▶ _Work instruction_:
Rewrite the entries below, switching every "widest spread of values" to "greatest variation in values" and leaving all other text unchanged.
-.-.-
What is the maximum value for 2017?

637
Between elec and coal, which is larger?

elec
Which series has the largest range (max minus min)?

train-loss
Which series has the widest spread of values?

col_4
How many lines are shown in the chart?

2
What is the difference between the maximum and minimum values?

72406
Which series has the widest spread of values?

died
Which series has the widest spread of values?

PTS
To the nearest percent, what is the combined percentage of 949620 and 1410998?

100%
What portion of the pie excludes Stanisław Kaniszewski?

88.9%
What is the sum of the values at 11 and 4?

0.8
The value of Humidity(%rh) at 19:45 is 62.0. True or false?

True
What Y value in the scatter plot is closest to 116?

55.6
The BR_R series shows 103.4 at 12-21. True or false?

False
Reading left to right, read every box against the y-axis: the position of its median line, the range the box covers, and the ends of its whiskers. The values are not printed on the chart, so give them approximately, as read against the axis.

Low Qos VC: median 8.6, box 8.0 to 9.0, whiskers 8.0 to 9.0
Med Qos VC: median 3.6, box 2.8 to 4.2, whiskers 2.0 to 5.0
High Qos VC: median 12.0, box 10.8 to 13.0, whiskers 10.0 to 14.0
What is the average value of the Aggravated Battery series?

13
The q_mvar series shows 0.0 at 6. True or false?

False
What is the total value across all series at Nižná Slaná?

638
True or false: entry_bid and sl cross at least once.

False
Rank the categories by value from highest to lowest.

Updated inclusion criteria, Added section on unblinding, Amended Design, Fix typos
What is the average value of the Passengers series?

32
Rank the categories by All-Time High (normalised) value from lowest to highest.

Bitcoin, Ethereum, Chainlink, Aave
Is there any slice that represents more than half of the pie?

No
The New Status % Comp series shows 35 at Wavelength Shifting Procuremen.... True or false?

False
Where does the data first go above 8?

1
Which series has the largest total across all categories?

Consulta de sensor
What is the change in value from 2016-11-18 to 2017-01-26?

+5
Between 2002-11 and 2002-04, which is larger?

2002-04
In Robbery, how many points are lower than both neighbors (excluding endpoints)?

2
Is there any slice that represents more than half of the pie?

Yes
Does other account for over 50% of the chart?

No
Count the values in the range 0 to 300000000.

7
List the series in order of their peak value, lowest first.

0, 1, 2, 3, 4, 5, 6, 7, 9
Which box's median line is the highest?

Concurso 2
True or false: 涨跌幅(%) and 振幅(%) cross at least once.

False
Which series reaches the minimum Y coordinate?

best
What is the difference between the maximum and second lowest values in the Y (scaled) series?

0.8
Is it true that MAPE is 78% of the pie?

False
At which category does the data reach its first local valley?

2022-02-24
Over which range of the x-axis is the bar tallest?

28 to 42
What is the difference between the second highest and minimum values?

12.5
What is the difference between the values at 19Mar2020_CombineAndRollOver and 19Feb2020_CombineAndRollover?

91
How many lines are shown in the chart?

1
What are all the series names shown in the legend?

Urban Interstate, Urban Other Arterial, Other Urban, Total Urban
-.-.-
▶ _Result below_:
What is the maximum value for 2017?

637
Between elec and coal, which is larger?

elec
Which series has the largest range (max minus min)?

train-loss
Which series has the greatest variation in values?

col_4
How many lines are shown in the chart?

2
What is the difference between the maximum and minimum values?

72406
Which series has the greatest variation in values?

died
Which series has the greatest variation in values?

PTS
To the nearest percent, what is the combined percentage of 949620 and 1410998?

100%
What portion of the pie excludes Stanisław Kaniszewski?

88.9%
What is the sum of the values at 11 and 4?

0.8
The value of Humidity(%rh) at 19:45 is 62.0. True or false?

True
What Y value in the scatter plot is closest to 116?

55.6
The BR_R series shows 103.4 at 12-21. True or false?

False
Reading left to right, read every box against the y-axis: the position of its median line, the range the box covers, and the ends of its whiskers. The values are not printed on the chart, so give them approximately, as read against the axis.

Low Qos VC: median 8.6, box 8.0 to 9.0, whiskers 8.0 to 9.0
Med Qos VC: median 3.6, box 2.8 to 4.2, whiskers 2.0 to 5.0
High Qos VC: median 12.0, box 10.8 to 13.0, whiskers 10.0 to 14.0
What is the average value of the Aggravated Battery series?

13
The q_mvar series shows 0.0 at 6. True or false?

False
What is the total value across all series at Nižná Slaná?

638
True or false: entry_bid and sl cross at least once.

False
Rank the categories by value from highest to lowest.

Updated inclusion criteria, Added section on unblinding, Amended Design, Fix typos
What is the average value of the Passengers series?

32
Rank the categories by All-Time High (normalised) value from lowest to highest.

Bitcoin, Ethereum, Chainlink, Aave
Is there any slice that represents more than half of the pie?

No
The New Status % Comp series shows 35 at Wavelength Shifting Procuremen.... True or false?

False
Where does the data first go above 8?

1
Which series has the largest total across all categories?

Consulta de sensor
What is the change in value from 2016-11-18 to 2017-01-26?

+5
Between 2002-11 and 2002-04, which is larger?

2002-04
In Robbery, how many points are lower than both neighbors (excluding endpoints)?

2
Is there any slice that represents more than half of the pie?

Yes
Does other account for over 50% of the chart?

No
Count the values in the range 0 to 300000000.

7
List the series in order of their peak value, lowest first.

0, 1, 2, 3, 4, 5, 6, 7, 9
Which box's median line is the highest?

Concurso 2
True or false: 涨跌幅(%) and 振幅(%) cross at least once.

False
Which series reaches the minimum Y coordinate?

best
What is the difference between the maximum and second lowest values in the Y (scaled) series?

0.8
Is it true that MAPE is 78% of the pie?

False
At which category does the data reach its first local valley?

2022-02-24
Over which range of the x-axis is the bar tallest?

28 to 42
What is the difference between the second highest and minimum values?

12.5
What is the difference between the values at 19Mar2020_CombineAndRollOver and 19Feb2020_CombineAndRollover?

91
How many lines are shown in the chart?

1
What are all the series names shown in the legend?

Urban Interstate, Urban Other Arterial, Other Urban, Total Urban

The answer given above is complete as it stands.